EBN- The World Health Organization has launched a six-month plan to help stop the spread of monkeypox, an epidemic that could have been avoided in Africa, by taking into account previous warnings, by providing more vaccines, according to a report by the American Bloomberg Agency, citing scientists and public health officials.
A 6-month plan
The World Health Organization launched a 6-month plan on Monday to help stop the outbreak of monkeypox, which includes increasing the number of staff in affected countries and strengthening surveillance and prevention strategies.
The organization said it expects the plan, which will run from September to February next year, to require $135 million in funding, and aims to improve equitable access to vaccines, especially in African countries most affected by the outbreak.
“The monkeypox outbreak in the Democratic Republic of the Congo and neighbouring countries can be controlled and stopped,” WHO Director-General Tedros Adhanom Ghebreyesus said in a statement, adding that the organisation had “surged its staff in affected countries.
For its part, a report by the American Bloomberg Agency, quoting scientists and public health officials, revealed that “the outbreak of monkeypox in Africa could have been avoided if previous warnings had been taken into account and more vaccines had been provided,” before the concern reached the rest of the world and prompted the World Health Organization to declare a state of emergency.
According to Bloomberg, “missteps” and “inaction” on the part of governments, health agencies, and scientific research funders have created “the ideal environment for the virus to mutate into a strain that spreads more easily among humans.”
Although an effective vaccine is available — costing about $100 — and countries like the United States have stockpiled millions of doses, the Democratic Republic of Congo, where the virus has spread, has not yet received any, the agency said.
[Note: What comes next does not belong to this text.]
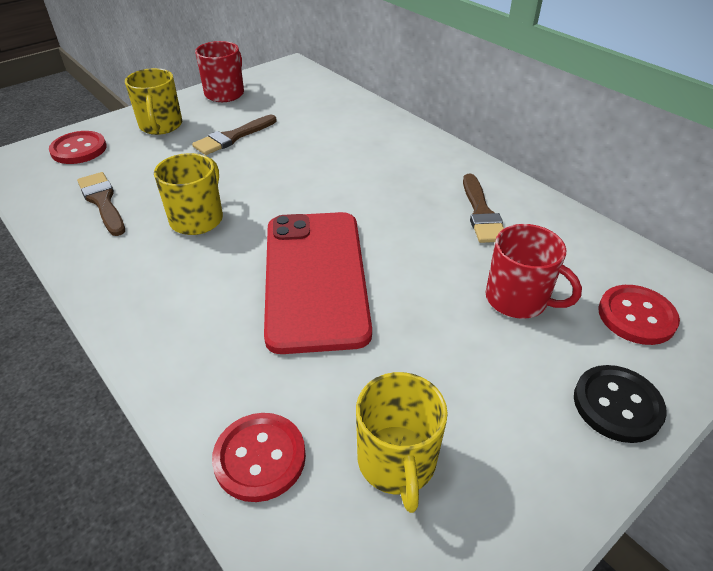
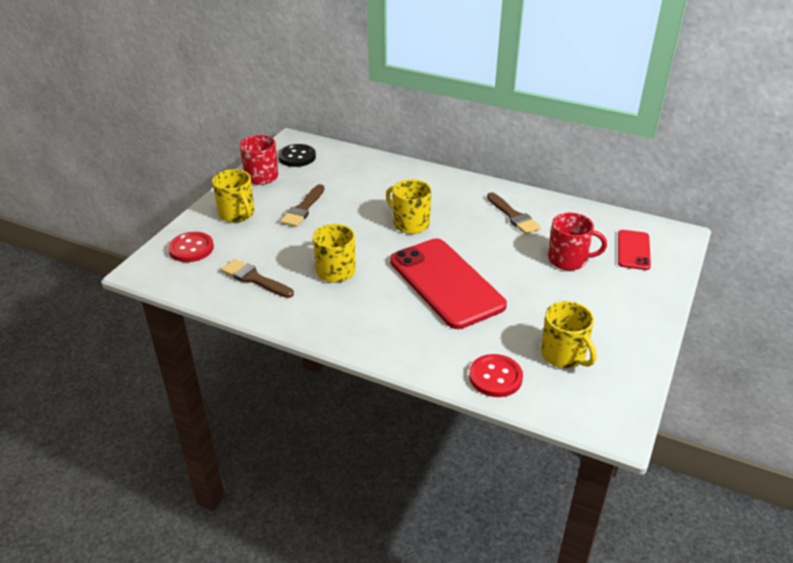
camera: 25 degrees left, 5 degrees down
(337, 186) = (410, 223): none -> yellow mug
(617, 405) = (648, 295): black button -> black button (297, 157)
(636, 316) = (633, 250): red button -> red phone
Critics blame the World Health Organization, which delayed licensing vaccines, preventing treatment from reaching countries in need as quickly as possible. Now, instead of a localized outbreak, scientists, aid groups and government authorities are warning that the virus “could spread more widely outside Africa,” Bloomberg reports.
World health emergency
In the two years since the latest outbreak, “not a single cent of donor money has been invested globally to control monkeypox,” the World Health Organization said. Until recently, there was a window of opportunity to act to contain the virus, said Lawrence Lissenburgs, an infectious disease physician working in the Congo. He and his colleagues discovered the mutation in January. “What we saw really surprised me,” Lissenburgs told Bloomberg. “It was a completely different outbreak.”
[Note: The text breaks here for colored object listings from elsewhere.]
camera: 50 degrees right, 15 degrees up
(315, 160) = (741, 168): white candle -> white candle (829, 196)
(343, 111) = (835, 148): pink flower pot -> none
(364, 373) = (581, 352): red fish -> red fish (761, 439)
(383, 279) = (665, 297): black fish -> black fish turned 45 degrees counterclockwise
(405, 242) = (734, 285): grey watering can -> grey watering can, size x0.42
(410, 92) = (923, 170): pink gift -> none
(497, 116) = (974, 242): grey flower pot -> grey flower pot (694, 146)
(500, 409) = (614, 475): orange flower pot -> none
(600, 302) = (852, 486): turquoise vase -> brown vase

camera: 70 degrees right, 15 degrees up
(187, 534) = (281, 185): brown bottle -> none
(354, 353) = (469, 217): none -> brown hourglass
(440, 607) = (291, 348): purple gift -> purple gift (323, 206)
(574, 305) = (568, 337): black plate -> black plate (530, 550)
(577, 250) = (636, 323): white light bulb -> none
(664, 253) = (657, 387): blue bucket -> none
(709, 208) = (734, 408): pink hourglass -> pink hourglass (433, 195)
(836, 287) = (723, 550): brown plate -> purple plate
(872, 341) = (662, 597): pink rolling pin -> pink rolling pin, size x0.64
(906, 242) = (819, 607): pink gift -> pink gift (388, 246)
He considered that “if vaccinations, testing and monitoring had been widely implemented, the recent health emergency declared by the World Health Organization on August 14 could have been avoided.”
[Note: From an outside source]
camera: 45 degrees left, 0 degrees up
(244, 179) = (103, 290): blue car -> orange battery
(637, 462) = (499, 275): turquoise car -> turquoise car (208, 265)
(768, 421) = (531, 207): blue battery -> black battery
“We didn’t have money to address transmission mechanisms or any other issues for two decades,” said epidemiologist Anne Rimoin, who has been working in Congo for 22 years to understand how the virus spreads.
Asked who was responsible, Rimoin, who is chair of the division of infectious diseases and public health at the University of California, Los Angeles, said: “I don’t think it’s about finger-pointing, it’s about a lack of resources globally to combat emerging diseases.”
Since the beginning of 2024, the virus has killed about 575 people in the Republic of the Congo and infected more than 20,000, according to the latest data from the Africa Centers for Disease Control and Prevention.